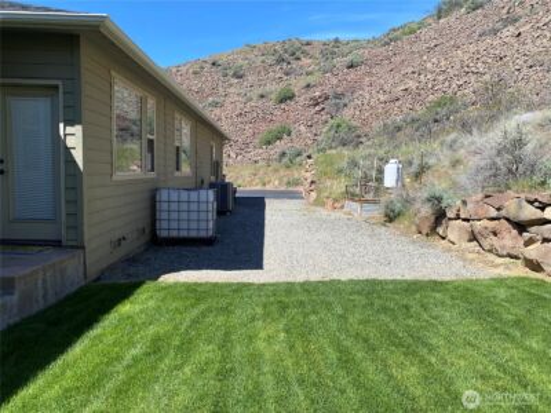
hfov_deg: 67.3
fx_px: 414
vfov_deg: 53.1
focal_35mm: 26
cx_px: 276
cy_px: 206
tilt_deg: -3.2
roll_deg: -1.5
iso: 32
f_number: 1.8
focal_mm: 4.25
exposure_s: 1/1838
______________________________
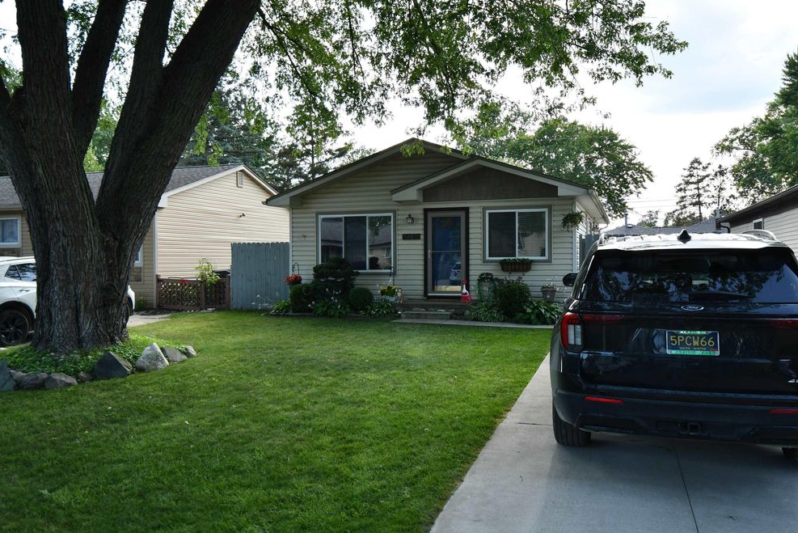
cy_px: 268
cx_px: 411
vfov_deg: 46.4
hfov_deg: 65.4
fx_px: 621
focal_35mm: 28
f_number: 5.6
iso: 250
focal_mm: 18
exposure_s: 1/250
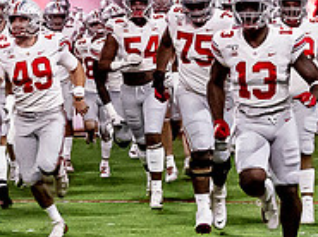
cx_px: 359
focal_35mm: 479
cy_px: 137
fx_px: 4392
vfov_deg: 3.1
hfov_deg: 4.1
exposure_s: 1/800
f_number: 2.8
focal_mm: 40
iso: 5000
______________________________
Your instructions:
Reproduce, character for character, only the lines of the preceding data that start at the line with "hfov_deg: 67.3" and end at the line with "exposure_s: 1/1838", both included.

Answer box:
hfov_deg: 67.3
fx_px: 414
vfov_deg: 53.1
focal_35mm: 26
cx_px: 276
cy_px: 206
tilt_deg: -3.2
roll_deg: -1.5
iso: 32
f_number: 1.8
focal_mm: 4.25
exposure_s: 1/1838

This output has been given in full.